### EXERCISE OBJECTIVE
Each line below is to be set down again exactly.
*** SUPPLIED MATERIAL ***
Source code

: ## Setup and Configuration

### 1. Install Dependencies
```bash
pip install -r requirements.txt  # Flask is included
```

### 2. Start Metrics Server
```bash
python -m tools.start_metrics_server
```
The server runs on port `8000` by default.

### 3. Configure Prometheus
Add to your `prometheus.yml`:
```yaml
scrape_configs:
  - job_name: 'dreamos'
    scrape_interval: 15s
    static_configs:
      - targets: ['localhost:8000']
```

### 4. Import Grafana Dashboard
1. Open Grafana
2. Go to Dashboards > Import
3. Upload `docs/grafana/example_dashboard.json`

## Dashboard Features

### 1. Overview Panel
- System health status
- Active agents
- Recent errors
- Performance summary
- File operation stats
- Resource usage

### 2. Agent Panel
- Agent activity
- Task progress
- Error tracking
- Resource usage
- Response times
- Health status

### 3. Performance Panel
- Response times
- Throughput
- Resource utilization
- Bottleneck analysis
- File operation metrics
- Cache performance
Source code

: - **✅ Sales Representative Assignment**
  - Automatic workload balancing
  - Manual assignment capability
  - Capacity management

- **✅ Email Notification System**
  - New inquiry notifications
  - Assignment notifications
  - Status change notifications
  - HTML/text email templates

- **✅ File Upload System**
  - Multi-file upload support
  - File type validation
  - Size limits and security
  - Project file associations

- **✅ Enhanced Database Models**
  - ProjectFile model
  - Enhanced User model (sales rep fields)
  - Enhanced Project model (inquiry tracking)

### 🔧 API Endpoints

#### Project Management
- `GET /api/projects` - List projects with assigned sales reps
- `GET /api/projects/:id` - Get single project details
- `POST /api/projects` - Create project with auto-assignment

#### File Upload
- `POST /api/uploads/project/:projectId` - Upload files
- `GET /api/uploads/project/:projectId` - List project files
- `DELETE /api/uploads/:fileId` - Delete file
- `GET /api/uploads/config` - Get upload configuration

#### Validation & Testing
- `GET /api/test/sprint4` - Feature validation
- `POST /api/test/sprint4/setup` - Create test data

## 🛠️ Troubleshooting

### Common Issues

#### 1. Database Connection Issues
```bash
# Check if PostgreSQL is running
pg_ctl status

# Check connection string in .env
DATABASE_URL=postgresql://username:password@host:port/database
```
*** End of SUPPLIED MATERIAL ***
### WRITTEN SOLUTION
Source code

: ## Setup and Configuration

### 1. Install Dependencies
```bash
pip install -r requirements.txt  # Flask is included
```

### 2. Start Metrics Server
```bash
python -m tools.start_metrics_server
```
The server runs on port `8000` by default.

### 3. Configure Prometheus
Add to your `prometheus.yml`:
```yaml
scrape_configs:
  - job_name: 'dreamos'
    scrape_interval: 15s
    static_configs:
      - targets: ['localhost:8000']
```

### 4. Import Grafana Dashboard
1. Open Grafana
2. Go to Dashboards > Import
3. Upload `docs/grafana/example_dashboard.json`

## Dashboard Features

### 1. Overview Panel
- System health status
- Active agents
- Recent errors
- Performance summary
- File operation stats
- Resource usage

### 2. Agent Panel
- Agent activity
- Task progress
- Error tracking
- Resource usage
- Response times
- Health status

### 3. Performance Panel
- Response times
- Throughput
- Resource utilization
- Bottleneck analysis
- File operation metrics
- Cache performance
Source code

: - **✅ Sales Representative Assignment**
  - Automatic workload balancing
  - Manual assignment capability
  - Capacity management

- **✅ Email Notification System**
  - New inquiry notifications
  - Assignment notifications
  - Status change notifications
  - HTML/text email templates

- **✅ File Upload System**
  - Multi-file upload support
  - File type validation
  - Size limits and security
  - Project file associations

- **✅ Enhanced Database Models**
  - ProjectFile model
  - Enhanced User model (sales rep fields)
  - Enhanced Project model (inquiry tracking)

### 🔧 API Endpoints

#### Project Management
- `GET /api/projects` - List projects with assigned sales reps
- `GET /api/projects/:id` - Get single project details
- `POST /api/projects` - Create project with auto-assignment

#### File Upload
- `POST /api/uploads/project/:projectId` - Upload files
- `GET /api/uploads/project/:projectId` - List project files
- `DELETE /api/uploads/:fileId` - Delete file
- `GET /api/uploads/config` - Get upload configuration

#### Validation & Testing
- `GET /api/test/sprint4` - Feature validation
- `POST /api/test/sprint4/setup` - Create test data

## 🛠️ Troubleshooting

### Common Issues

#### 1. Database Connection Issues
```bash
# Check if PostgreSQL is running
pg_ctl status

# Check connection string in .env
DATABASE_URL=postgresql://username:password@host:port/database
```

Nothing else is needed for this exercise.